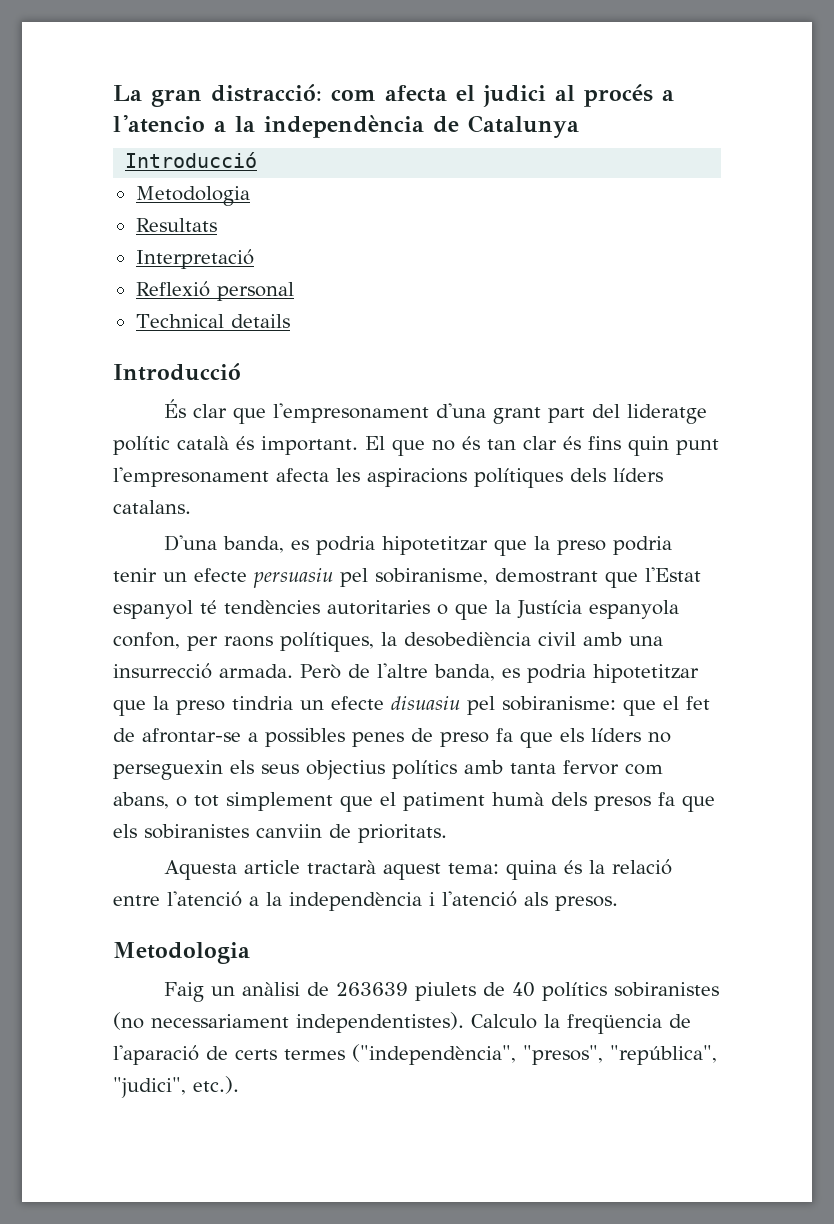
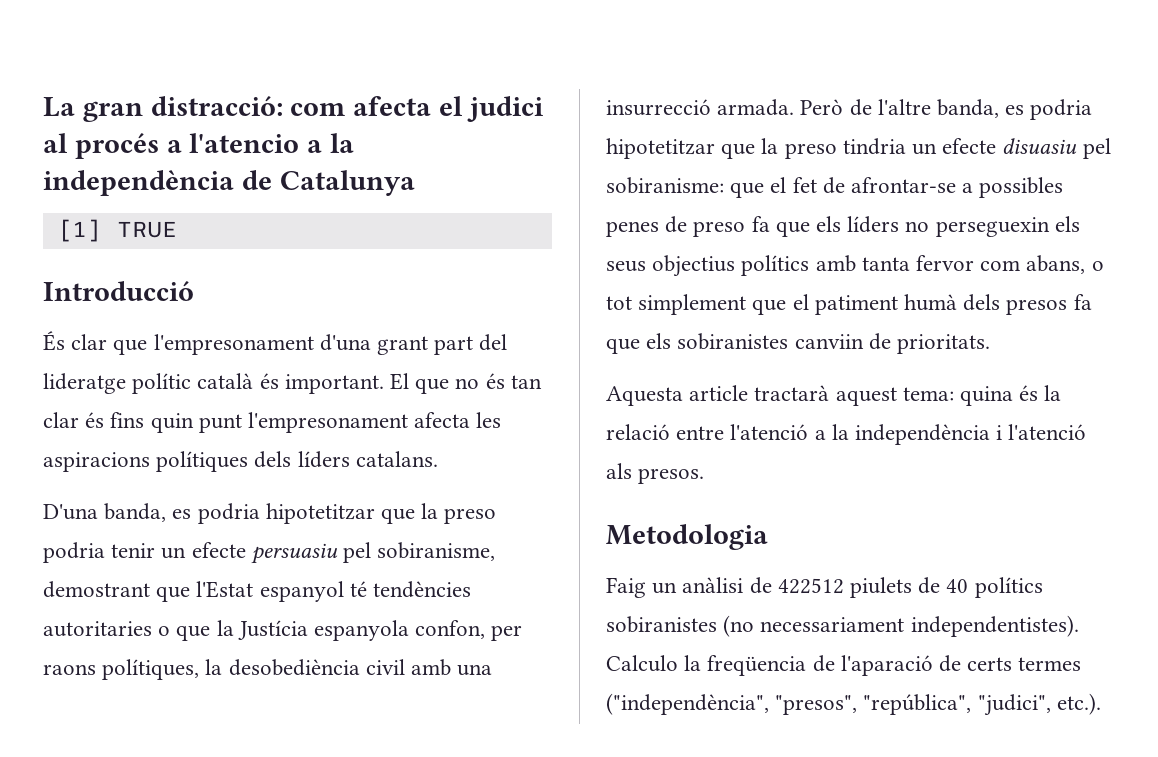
[125,152,258,168] [135,186,250,206] [135,218,217,232] [135,249,254,269] [135,281,294,301] [135,314,290,328] Introducció // Metodologia // Resultats // Interpretació // Reflexió personal // Technical details -> [56,219,177,242] [1] TRUE
[336,982,409,996] 263639 -> [777,578,844,594] 422512

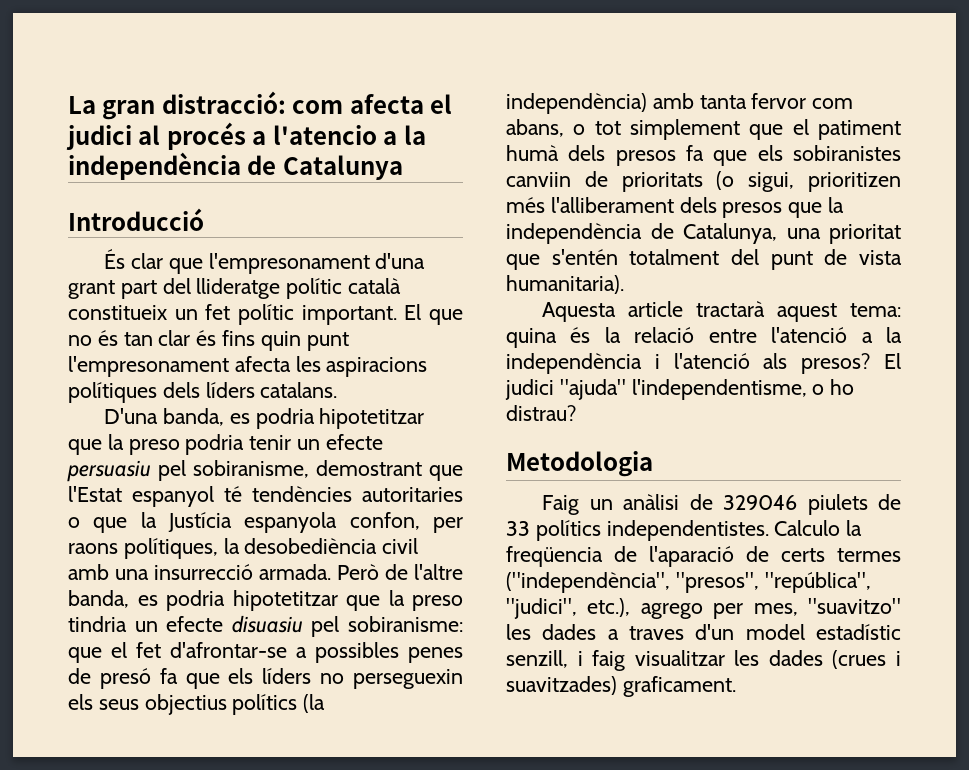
[56,219,177,242] // [1] TRUE -> (403, 167) none
[43,373,126,394] lideratge -> [196,278,281,299] llideratge
[259,373,279,389] és -> [68,304,294,325] constitueix un fet polític
[822,177,957,194] de afrontar-se -> [169,642,287,658] d'afrontar-se
[693,221,746,237] preso -> [99,668,151,689] presó
(810, 265) none -> [303,694,326,713] [506,93,647,114] (la independència)
[897,334,991,354] prioritats. -> [621,171,901,192] [506,197,845,218] [506,223,901,244] [506,249,902,270] [506,275,624,294] prioritats (o sigui, prioritizen més l'alliberament dels presos que la independència de Catalunya, una prioritat que s'entén totalment del punt de vista humanitaria).
[638,468,705,484] presos. -> [801,353,901,374] [505,379,855,400] [506,405,576,421] presos? El judici "ajuda" l'independentisme, o ho distrau?
[777,578,844,594] 422512 -> [723,495,798,510] 329046
[946,577,1043,598] [606,615,1079,637] 40 polítics sobiranistes (no necessariament independentistes). -> [506,520,769,541] 33 polítics independentistes.
[1056,693,1101,715] etc.). -> [587,598,901,619] [506,624,901,640] [506,650,901,671] [506,676,736,697] etc.), agrego per mes, "suavitzo" les dades a traves d'un model estadístic senzill, i faig visualitzar les dades (crues i suavitzades) graficament.

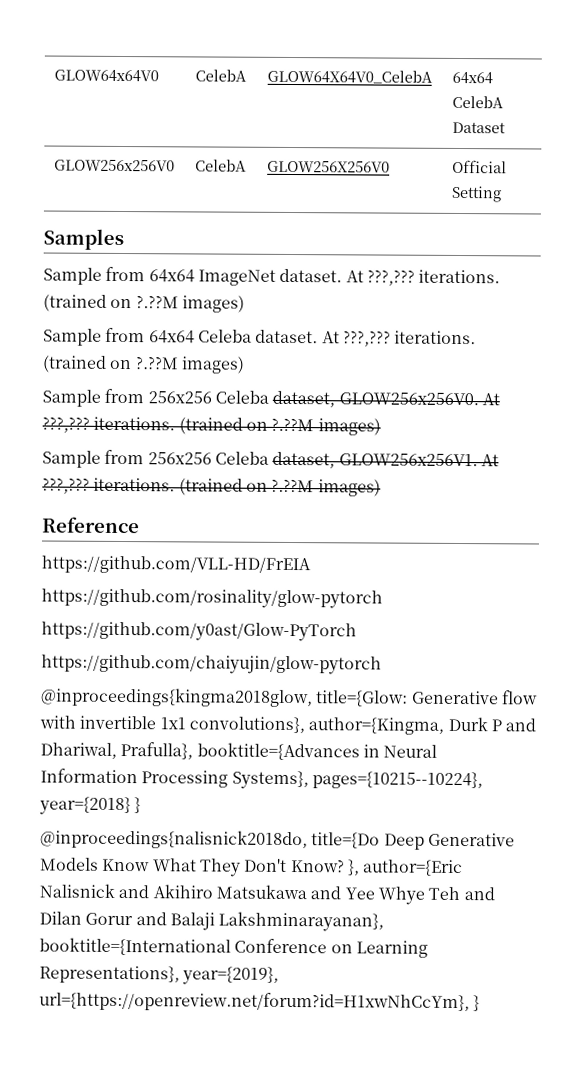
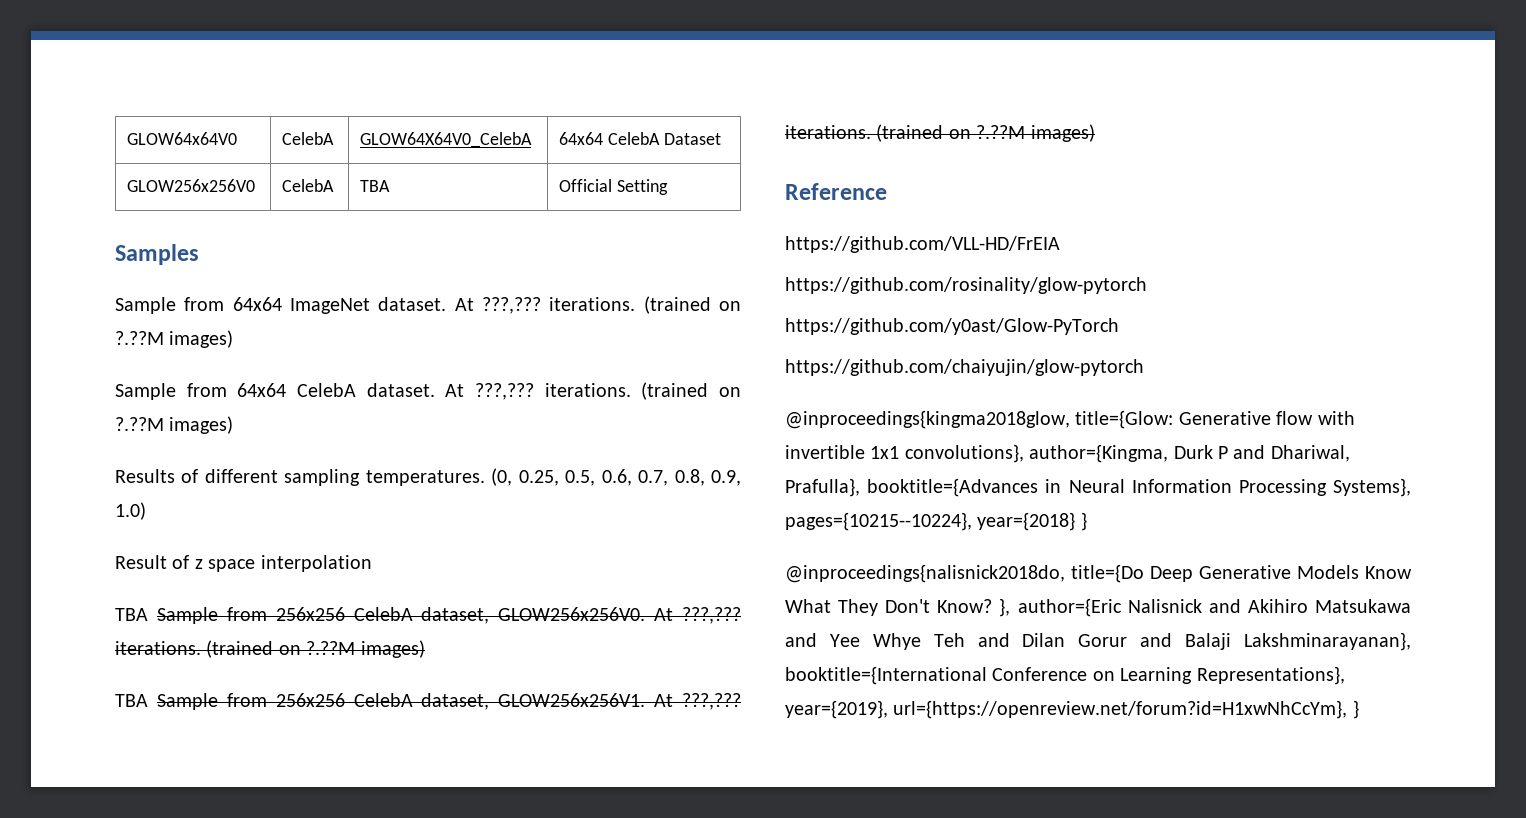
[267,160,391,173] GLOW256X256V0 -> [360,180,391,192] TBA
[197,329,477,347] [42,355,245,374] [42,388,269,407] Celeba dataset. At ???,??? iterations. (trained on ?.??M images) // Sample from 256x256 Celeba -> [297,382,741,400] [115,416,234,434] [115,468,742,486] [115,502,146,520] [115,555,372,572] [115,607,413,624] CelebA dataset. At ???,??? iterations. (trained on ?.??M images) // Results of different sampling temperatures. (0, 0.25, 0.5, 0.6, 0.7, 0.8, 0.9, 1.0) // Result of z space interpolation // TBA Sample from 256x256 CelebA
[42,449,269,468] Sample from 256x256 Celeba -> [115,693,413,710] TBA Sample from 256x256 CelebA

┄┄┄┄┄┄┄┄┄┄┄┄┄┄┄┄┄┄┄┄

- _What you are asked to do_: Write out every line of the data that holds the word "TRUE".

- _Task solution_:
[125,152,258,168] [135,186,250,206] [135,218,217,232] [135,249,254,269] [135,281,294,301] [135,314,290,328] Introducció // Metodologia // Resultats // Interpretació // Reflexió personal // Technical details -> [56,219,177,242] [1] TRUE
[56,219,177,242] // [1] TRUE -> (403, 167) none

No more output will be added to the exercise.